Мерцающие смыслы - страница 5



И тут на меня налетает собачонка – маленькое существо какой-то там японской породы: шёрстка такая низенькая и гладенькая, что собачка кажется голой, тем более, что вся она дрожит. Мордочка – игрушечная, а в глазках чёрно мерцает непримиримая злоба.

«Ну-ну, глупышка, бросай», – прошу я благодушно и продолжаю путь. Но нет, не успокаивается, стерва: лает, лает, лает. Останавливаюсь, поворачиваюсь к ней: «Слушай, а, может, хватит? Я же тебе ничего плохого не делаю». Но эта карлица и не думает угомониться: прыгает и лает, не сводя с меня ненавидящих глаз. Я стою уже молча и не без любопытства гляжу на неё. Иронически вспоминаю стихи: «Тут подошла ко мне собака с душой, исполненной добра». У меня-то в эти минуты душа и вправду была исполнена добра.

Краем глаза замечаю тёмную фигуру с поводком в руке – хозяйка не вмешивается. А я всё ещё позой и взглядом пытаюсь образумить собачонку: я, мол, тебе не враг, да и судьба у нас в самом главном общая: рождение, существование, смерть. Да ты, чертовка, ещё счастлива, если не ведаешь о своем неизбежном исчезновении!

Но крошечный уродец аж захлебывается остервенелым лаем. Не потому ли, что поблизости стоит всесильная, по собачьему разумению, хозяйка?

– Ах ты, лакейская натура! Пшла вон!

Круто поворачиваюсь, иду дальше. Внезапная тишина заставляет меня оглянуться. И что ты думаешь? Эта дрянь подкралась и чуть не тяпнула меня за ногу.

Ну, гадина! Ну, гадина! За что она меня так ненавидит? За что?

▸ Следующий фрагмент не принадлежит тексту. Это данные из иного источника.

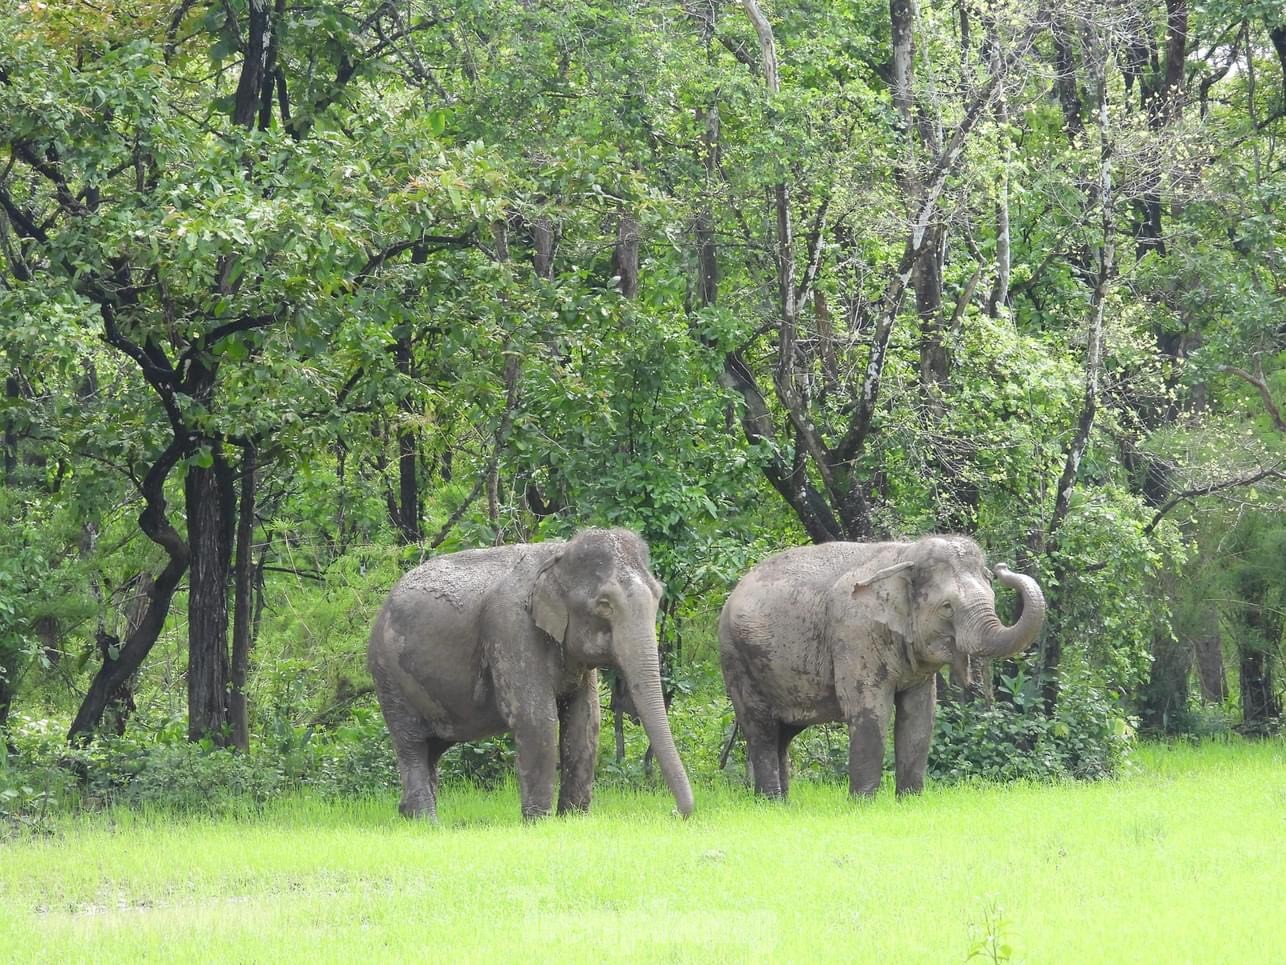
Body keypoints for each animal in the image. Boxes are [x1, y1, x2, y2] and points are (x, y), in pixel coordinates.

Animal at [367, 530, 694, 823]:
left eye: (658, 596)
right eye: (604, 604)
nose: (673, 812)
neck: (557, 555)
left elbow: (585, 720)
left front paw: (573, 819)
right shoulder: (510, 628)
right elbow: (536, 717)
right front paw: (537, 822)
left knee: (432, 747)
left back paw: (409, 815)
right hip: (388, 675)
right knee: (411, 744)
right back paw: (427, 822)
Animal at [720, 537, 1049, 802]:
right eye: (947, 607)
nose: (1003, 568)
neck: (906, 553)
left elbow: (919, 715)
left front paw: (910, 803)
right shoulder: (855, 633)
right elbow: (870, 710)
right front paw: (862, 806)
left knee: (784, 733)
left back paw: (782, 805)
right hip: (736, 657)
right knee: (760, 728)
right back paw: (771, 803)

И тут у меня у самого помрачается в глазах от накатившей духоты ненависти, сердце изнывает от приступа тёмного вожделения, и, кажется, не будет большего сладострастия, чем садануть ботинком эту злобную тварь, да так, чтобы она с жалким взвизгом подлетела в воздух и шмякнулась на землю мокрой тряпкой! Не знаю, как я с собой совладал. Через минуту приступ ослабел, но в горле тёплой жижей долго стояло отвращение к самому себе, к этой собачонке, к её хозяйке, к издевательски устроенной жизни.

Вам плохо?

У дорожки, ведущей к моему дому, привалившись спиной к стволу майского дерева, полулежит пожилой человечек. Ладони его покоятся на тёплой земле, поношенный пиджачок расстёгнут, глаза закрыты.

Останавливаюсь и остро всматриваюсь, дышит ли его грудь. Нет, она не дышит, она совершенно недвижна – так же, как и всё небольшое тело.

Господи, уж не труп ли передо мной?!

Громко спрашиваю:

– Вам плохо?

Мой вопрос повисает в страшноватой безответности, и я спрашиваю уже намного громче:

– Вам плохо?

И тут приоткрылись мутноватые голубые глазки, и я услышал сонный, слабый, но внятный голос:

– Нам хорошо.

Затянувшаяся зрелость

Ноябрь. Аллея оголённых почерневших дерев. Низкие тяжёлые облака. В парке сумрачно и дождливо. Высокий, прямой и крепкий седой мужчина, которому месяц тому назад исполнилось девяносто два года, остановившись, смотрит на эту унылую картину и, обращаясь к своему спутнику, с глубокой грустью признаётся: «Ты знаешь, я чувствую, что скоро уже надвинется старость».

Последний вокзальчик

Закоченелым мартовским вечером шёл я в больницу проведать умирающего. Передо мной темнела бугристая тропинка, а вокруг стыл пустынный разор заброшенной, присыпанной снегом стройки. Из земли торчали железобетонные обломки. Цементомешалки и ещё какие-то железные чудища цепенели в своём промороженном сне. У больничных стен валялись доски, запаршивевшие от сероватой смерзшейся грязи. Окна светились: за стеклами казённо звякали по казённым тарелкам алюминиевые ложки. В этом унылом позвякиванье слышалась непоправимая убогость.